À partir de 1923, il assuma la direction de la Société musicale El‐Moutribia et devint, à partir de 1930, le 3e Maghrébin membre de la Société des auteurs, compositeurs et éditeurs de musique (Sacem), après Edmond Yafil et le Tunisien Mohamed Kadri. Il a interprété et enregistré la chanson religieuse Ibrahim el‐Khalil, qui a acquis une renommée plus tard dans les années 1970 en tant qu’incontournable lors de la célébration de l’Aïd‐el‐kébir en Algérie, avec la voix caractéristique de Abdelkrim Dali.
Sans rompre totalement avec la chanson, il se découvre une nouvelle vocation, avec Allalou et un peu plus tard Rachid Ksentini, Mahieddine Bachtarzi déblaie le terrain pour faire admettre l’existence d’un théâtre algérien en s’adressant aux Algériens dans la langue qu’ils parlent, transposant sur la scène, à leur intention, des récits légendaires ou populaires.
C’est ainsi qu’il créera sa propre troupe et tout en ayant l’évident souci didactique, il opta pour le genre comique, adopta le style réaliste et entreprit la difficile tâche de se réapproprier un patrimoine riche, mais dévasté par plus de cent ans de calamité coloniale. Lors de deux concerts en 1937, il vend plus de 800 exemplaires de son recueil composé de 12 chansons3.
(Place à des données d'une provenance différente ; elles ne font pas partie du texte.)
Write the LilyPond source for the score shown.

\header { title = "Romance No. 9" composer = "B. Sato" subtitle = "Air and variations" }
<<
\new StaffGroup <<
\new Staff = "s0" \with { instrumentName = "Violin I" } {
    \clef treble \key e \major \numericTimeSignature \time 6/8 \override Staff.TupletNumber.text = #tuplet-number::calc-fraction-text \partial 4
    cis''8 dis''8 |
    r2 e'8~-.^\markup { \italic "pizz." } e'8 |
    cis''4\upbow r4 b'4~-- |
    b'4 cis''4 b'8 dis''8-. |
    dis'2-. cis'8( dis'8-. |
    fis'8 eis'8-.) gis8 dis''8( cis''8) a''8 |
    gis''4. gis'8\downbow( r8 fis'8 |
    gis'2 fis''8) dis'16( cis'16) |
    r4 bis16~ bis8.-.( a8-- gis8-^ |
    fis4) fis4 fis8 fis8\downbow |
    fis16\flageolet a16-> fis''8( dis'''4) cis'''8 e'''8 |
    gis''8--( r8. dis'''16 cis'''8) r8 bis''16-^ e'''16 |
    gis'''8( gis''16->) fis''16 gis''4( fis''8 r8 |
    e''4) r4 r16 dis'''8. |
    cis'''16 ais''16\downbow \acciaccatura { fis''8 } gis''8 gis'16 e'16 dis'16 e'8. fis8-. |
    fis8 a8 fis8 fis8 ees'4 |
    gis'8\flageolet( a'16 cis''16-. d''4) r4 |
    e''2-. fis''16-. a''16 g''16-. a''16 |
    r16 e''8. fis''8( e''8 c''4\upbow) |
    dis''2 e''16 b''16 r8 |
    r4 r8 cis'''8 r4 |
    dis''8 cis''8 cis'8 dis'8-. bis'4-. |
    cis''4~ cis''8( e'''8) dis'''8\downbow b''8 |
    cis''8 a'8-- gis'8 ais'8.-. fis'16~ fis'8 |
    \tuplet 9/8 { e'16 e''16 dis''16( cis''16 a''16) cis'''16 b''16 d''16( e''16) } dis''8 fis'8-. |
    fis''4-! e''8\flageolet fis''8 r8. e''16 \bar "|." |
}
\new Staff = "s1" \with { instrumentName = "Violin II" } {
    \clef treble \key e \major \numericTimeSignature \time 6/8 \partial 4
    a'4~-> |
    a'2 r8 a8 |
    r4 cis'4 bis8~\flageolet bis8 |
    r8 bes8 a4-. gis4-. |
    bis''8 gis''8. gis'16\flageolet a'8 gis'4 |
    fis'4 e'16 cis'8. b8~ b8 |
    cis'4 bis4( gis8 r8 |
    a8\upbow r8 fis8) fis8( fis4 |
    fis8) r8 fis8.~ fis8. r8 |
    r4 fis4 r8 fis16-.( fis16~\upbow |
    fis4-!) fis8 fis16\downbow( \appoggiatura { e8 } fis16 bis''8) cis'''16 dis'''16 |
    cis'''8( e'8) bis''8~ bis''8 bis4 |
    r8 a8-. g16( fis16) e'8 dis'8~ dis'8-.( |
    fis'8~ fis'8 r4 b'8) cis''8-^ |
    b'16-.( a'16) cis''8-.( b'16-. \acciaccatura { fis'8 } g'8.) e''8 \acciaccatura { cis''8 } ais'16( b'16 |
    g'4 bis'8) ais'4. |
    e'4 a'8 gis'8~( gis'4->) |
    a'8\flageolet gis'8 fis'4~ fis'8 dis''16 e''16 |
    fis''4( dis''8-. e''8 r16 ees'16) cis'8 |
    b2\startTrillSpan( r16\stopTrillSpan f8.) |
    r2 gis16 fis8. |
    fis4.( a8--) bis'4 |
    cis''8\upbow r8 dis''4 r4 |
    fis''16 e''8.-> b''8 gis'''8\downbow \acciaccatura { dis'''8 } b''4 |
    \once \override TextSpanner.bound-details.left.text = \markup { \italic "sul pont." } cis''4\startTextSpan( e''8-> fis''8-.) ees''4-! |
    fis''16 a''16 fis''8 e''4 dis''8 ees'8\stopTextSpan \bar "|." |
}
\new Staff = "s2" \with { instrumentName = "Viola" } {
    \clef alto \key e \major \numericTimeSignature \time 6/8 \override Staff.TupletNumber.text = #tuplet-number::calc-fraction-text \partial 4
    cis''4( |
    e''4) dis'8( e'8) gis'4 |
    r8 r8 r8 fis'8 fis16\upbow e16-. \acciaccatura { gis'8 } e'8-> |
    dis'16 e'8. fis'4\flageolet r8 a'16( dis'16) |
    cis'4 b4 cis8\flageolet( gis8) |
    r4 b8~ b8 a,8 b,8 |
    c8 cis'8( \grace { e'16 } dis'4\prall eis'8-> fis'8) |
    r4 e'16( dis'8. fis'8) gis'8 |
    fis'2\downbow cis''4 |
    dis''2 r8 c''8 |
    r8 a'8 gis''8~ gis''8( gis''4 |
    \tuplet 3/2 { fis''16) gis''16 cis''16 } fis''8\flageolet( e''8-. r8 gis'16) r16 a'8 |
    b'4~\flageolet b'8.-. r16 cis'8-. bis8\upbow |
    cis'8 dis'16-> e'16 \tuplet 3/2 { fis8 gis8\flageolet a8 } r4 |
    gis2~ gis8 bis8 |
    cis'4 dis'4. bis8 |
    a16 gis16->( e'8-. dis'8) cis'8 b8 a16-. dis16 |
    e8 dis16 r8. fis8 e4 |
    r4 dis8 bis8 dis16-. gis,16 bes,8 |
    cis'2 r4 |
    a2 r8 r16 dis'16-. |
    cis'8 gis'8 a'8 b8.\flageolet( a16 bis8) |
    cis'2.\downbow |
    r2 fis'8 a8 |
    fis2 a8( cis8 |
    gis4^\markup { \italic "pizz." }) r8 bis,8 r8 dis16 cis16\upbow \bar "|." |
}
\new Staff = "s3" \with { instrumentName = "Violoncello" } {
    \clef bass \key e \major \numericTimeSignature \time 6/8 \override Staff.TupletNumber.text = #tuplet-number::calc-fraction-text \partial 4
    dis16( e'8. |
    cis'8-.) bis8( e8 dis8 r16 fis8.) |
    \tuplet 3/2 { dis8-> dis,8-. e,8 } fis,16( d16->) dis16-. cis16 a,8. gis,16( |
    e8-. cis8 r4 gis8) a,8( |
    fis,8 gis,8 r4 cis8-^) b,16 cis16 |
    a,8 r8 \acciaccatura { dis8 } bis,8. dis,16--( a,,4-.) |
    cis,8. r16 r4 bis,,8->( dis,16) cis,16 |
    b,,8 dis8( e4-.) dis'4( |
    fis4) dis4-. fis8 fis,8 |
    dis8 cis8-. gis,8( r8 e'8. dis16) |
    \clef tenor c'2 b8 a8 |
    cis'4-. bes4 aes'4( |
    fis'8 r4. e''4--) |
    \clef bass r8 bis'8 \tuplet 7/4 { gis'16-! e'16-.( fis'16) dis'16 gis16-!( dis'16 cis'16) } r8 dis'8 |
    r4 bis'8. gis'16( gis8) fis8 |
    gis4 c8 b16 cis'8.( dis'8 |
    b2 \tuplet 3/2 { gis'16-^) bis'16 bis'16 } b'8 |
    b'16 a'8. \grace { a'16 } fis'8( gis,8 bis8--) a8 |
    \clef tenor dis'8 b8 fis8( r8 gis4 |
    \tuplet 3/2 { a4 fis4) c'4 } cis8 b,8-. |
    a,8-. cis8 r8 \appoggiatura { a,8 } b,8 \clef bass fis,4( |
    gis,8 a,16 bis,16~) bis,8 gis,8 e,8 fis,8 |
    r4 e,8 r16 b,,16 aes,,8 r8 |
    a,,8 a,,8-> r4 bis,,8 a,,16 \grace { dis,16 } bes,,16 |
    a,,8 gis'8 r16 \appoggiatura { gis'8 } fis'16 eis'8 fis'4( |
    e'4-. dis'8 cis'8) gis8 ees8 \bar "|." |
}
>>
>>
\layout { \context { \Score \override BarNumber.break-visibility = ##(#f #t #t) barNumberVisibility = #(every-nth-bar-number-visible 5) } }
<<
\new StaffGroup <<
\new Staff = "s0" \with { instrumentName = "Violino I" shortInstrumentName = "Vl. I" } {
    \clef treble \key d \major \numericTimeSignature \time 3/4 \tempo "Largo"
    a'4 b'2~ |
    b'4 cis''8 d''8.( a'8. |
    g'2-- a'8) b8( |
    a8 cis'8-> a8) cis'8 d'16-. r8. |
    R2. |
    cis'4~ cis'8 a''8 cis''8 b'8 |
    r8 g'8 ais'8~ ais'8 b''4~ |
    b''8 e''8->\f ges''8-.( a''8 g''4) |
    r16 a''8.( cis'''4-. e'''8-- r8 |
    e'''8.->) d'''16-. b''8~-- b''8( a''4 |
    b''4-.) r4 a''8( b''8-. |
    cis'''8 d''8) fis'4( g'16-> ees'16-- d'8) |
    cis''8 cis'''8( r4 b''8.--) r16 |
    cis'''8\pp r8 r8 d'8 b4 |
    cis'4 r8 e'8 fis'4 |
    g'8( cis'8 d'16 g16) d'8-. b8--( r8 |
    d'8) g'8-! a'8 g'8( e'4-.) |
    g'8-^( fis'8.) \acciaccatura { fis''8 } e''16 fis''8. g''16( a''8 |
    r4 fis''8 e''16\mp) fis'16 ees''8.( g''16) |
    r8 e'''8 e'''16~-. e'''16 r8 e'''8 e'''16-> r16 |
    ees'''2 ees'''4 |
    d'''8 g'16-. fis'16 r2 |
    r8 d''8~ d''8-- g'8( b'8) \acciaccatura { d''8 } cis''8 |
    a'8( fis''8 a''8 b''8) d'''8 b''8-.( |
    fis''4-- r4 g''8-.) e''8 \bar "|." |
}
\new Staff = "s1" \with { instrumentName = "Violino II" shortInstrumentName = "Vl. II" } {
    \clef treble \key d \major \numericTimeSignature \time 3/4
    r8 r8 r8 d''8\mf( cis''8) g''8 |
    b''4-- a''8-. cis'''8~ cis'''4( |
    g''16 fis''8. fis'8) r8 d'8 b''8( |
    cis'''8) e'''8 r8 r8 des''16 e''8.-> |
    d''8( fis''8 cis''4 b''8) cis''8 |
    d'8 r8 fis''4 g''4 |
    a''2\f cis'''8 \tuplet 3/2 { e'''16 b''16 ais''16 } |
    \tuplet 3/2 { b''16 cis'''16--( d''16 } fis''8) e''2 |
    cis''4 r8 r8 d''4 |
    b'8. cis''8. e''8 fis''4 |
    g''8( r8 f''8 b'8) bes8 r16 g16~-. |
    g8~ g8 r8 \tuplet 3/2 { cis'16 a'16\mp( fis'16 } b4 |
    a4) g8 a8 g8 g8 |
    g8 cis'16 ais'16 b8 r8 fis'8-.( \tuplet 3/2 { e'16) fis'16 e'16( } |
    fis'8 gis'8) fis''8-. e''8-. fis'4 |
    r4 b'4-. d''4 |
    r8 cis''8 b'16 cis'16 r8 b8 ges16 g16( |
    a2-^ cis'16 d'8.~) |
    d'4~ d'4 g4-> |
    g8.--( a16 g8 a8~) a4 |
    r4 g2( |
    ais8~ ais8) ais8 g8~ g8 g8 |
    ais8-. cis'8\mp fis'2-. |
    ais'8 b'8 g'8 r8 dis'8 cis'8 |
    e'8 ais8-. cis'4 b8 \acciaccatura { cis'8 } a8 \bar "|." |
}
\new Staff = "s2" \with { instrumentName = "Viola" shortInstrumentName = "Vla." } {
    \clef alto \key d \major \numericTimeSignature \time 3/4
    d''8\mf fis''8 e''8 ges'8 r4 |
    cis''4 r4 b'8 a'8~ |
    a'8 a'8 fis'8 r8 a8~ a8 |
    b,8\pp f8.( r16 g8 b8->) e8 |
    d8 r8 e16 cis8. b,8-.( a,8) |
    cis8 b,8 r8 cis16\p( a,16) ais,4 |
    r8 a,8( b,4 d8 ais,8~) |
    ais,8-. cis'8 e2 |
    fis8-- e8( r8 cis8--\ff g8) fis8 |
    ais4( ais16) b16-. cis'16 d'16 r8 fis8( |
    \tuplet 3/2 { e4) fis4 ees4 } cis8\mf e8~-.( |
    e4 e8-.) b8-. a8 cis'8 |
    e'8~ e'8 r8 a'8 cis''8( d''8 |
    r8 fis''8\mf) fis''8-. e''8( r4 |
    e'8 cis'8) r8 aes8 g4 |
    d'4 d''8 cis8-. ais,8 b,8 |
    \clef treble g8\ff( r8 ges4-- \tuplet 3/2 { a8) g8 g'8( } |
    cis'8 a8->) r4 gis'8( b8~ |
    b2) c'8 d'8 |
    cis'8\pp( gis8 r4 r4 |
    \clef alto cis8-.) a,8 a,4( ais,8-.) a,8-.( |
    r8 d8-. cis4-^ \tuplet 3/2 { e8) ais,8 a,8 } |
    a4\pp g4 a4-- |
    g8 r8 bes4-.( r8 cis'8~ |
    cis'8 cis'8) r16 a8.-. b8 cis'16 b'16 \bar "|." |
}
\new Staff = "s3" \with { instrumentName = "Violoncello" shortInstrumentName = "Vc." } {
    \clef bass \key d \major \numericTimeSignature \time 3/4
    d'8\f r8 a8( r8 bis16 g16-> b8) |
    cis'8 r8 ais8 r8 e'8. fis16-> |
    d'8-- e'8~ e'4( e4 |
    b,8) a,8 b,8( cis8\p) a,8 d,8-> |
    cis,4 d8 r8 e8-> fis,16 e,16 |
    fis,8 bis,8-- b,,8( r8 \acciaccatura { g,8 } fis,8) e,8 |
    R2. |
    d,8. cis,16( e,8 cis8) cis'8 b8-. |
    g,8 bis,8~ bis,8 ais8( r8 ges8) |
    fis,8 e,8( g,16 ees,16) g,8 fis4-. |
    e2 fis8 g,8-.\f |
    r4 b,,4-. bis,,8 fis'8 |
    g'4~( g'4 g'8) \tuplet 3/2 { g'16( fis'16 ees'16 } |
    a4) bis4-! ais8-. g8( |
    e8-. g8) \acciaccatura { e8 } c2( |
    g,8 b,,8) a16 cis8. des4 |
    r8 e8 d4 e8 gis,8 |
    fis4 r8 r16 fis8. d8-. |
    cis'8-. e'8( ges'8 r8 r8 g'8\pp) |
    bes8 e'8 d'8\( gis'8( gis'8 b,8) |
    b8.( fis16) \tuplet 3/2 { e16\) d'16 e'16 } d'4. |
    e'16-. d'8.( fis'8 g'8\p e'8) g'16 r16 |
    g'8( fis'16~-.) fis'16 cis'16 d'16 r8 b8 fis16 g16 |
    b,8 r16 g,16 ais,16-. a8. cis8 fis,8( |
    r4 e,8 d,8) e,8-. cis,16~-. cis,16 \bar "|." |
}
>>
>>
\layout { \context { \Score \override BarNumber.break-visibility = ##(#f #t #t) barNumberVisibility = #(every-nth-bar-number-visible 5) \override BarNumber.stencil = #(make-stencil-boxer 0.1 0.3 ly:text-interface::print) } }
L’administration coloniale censure ce recueil qui sera interdit par le Journal officiel d’Algérie, par un dahir du sultan du Maroc et par un arrêté beylical, car quatre chansons étant considérées comme subversives : Afic ya benel Djazaïr (Réveille toi ô enfant de l’Algérie), Saoutoul el Djazaïr (La Voix de l’Algérie), Houb erréassa (L’amour des honneurs) et Maarefnache ache men teriq Nakhdou (Nous ne savons pas quel chemin prendre).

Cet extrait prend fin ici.